We get a fair number of questions here in the forum about whether you should use generic versions of Rapamycin (the brand drug is Pfizer Rapamune), as well as questions about quality, and what has been approved in different countries, etc, and transitionining to different versions, etc.
So when this recent paper came out, I reviewed it and found information in it that people may find interesting and answer some of their questions related to the aforementioned issues.
The paper is from a congenial group of researchers in Poland who were nice enough to send me a copy of their paper. While this is obviously targeted more at transplant patients, lots of information is relevant to anyone interested in rapamycin use.
Following are some sections of the paper I found interesting and perhaps relevant to people here.
Generic Medicinal Products in Immunosuppressive Therapy—Should It be a Challenge for Therapeutic Drug Monitoring?*
It is worth noting that considering the current guidelines, only AUC and Cmax are decisive parameters for proving bioequivalence. It might seem that because the AUC parameter reflects the amount of drug absorbed, it is the most important actor in bioequivalence, but it is not entirely true. Of interest, Cmax had a much greater influence on the success or failure of bioequivalence. It has been proven that Cmax generally shows higher (even several times) interindividual variability than the AUC parameter: bioequivalence is not achieved, and it is often because of Cmax.5,10 During standard crossover bioequivalence studies, 2 pharmacokinetic profiles were obtained for each participant: one after administration of the comparator (original drug) and the other after administration of the potential generic. Sometimes, when the study concerned substances classified as so-called highly variable medicinal products (HVDP) presenting great (.30% CV) intraindividual variability in pharmacokinetic parameters, the study periods were doubled, and 4 pharmacokinetic profiles for one study subject were collected. Such an operation isacceptable and allows us to opt out of a large group of participating volunteers for statistical reasons. In addition, itis worth noting to the fact that the bioequivalence investigation between original and generic formulation is conducted only in the group of healthy volunteers. Some transplant communities have been appealed that bioequivalence investigation of generic NTIDs needs alternative criteria of selecting participants for trials,namely, including transplant recipients in that testing. A special attention should be paid for differences in ethnic, age, sex, and comorbidities of recipients.

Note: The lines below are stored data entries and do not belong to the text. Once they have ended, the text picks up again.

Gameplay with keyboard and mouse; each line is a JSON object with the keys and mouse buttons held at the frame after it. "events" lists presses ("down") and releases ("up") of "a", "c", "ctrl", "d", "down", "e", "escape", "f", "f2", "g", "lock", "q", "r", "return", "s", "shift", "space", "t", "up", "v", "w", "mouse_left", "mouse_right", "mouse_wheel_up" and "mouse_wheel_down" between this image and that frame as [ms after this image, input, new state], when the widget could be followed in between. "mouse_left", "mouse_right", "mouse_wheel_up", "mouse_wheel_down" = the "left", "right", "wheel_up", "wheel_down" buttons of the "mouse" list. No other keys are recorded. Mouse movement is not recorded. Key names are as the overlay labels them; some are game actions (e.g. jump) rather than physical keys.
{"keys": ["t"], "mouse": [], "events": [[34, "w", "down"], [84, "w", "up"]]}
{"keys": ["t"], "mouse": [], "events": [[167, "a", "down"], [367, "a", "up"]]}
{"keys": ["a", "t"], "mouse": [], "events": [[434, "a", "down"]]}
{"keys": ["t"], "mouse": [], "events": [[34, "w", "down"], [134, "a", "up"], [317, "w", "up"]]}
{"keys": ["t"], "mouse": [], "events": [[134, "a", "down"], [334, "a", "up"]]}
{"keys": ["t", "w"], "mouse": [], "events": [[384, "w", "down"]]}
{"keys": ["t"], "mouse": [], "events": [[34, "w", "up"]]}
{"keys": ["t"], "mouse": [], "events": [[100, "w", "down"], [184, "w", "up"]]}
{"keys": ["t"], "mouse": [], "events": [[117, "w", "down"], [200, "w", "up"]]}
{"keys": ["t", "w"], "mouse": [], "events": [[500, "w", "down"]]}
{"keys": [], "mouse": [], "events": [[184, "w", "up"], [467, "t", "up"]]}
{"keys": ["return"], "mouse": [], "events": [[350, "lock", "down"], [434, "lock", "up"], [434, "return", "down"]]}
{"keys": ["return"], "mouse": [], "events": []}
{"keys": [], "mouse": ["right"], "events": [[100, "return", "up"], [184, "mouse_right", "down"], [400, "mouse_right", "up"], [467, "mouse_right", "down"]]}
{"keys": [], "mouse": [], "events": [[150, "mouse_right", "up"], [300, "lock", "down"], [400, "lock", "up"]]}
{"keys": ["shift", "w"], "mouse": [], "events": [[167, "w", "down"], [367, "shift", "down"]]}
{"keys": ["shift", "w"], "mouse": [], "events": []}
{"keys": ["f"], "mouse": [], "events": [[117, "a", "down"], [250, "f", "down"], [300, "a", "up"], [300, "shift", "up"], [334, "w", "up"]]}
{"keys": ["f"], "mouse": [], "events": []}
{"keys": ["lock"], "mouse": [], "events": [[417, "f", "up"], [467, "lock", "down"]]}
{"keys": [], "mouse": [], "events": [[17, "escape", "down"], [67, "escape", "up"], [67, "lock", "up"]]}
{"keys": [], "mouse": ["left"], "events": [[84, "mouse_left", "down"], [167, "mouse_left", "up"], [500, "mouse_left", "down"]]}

SIR (Sirolimus, Rapamycin)
Sirolimus was introduced to therapy under Rapamune name first in 1999 as an oral emulsion, and 1 year later as tablets by Wyeth (now part of the Pfizer company). Because original formulations containing SIR have been introduced for treatment relatively recently, there are few generics available in the pharmaceutical market. Currently, only the FDA and CADTH agencies have introduced a few SIR generic products. In the United States, 2 of these were introduced by Dr Reddy’s Inc and Zydus Pharma Inc in 2014. The situation is different in Canada, where only one generic SIR was introduced by Rapacan-Biocon Pharmaceuticals Inc in 2019. Recently, 5 new generics were approved by the FDA, and it seems that the number of these formulations will increase in the foreseeable future. Generic SIR products are not available in the EU and Australia, which is most likely caused by the limitations associated with patent terms. As mentioned above, there have recently been 8 available generic Rapamune, but there are no reports of bioequivalence studies in the literature. Nevertheless, Bolar exemption (known in the United States as Roche-Bolar exemption) allows the bioequivalence of the original drug to be tested and to prepare its generic before the expiry of the patent period. A more generic SIR is expected to appear immediately after the end of all the protective patent terms and exclusive rights for the original Rapamune (Fig. 5).
EVE was introduced in 2005 by Novartis under the Afinitor/Votubia/Certican names in the EU, and in 2009 in the United States and Canada. It is available in different strengths (0.25 mg—0.5 mg—0.75 mg—1 mg) as oral tablets and tablet for suspension. The first generic was preliminarily introduced by Teva Europe. Subsequently, in 2018, this manufacturer introduced generic EVE under the same brand name in Australia, and in 2019 in the United States and Canada. The 2 next generic forms of EVE were introduced in 2018 by Accord and Sandoz/Zentiva in the EU drug market. The last was available in Australia and Canada in 2018 and 2020, respectively. In the past 2 years, 3 generics were initially approved in the United States by the Everolimus Hikma Pharms, Everolimus Par Pharm in 2020, and Everolimus BIOCON in 2021. Everolimus-PMS was introduced in Canada at the beginning of 2021.
As in the case of SIR, it is expected that a more generic EVE will appear immediately after the end of all protective patent terms for the original form (Fig. 6). A few patent terms and exclusive rights expired in the United States in 2020 (and previously in the EU), which allows new EVE generics to be introduced in the drug market.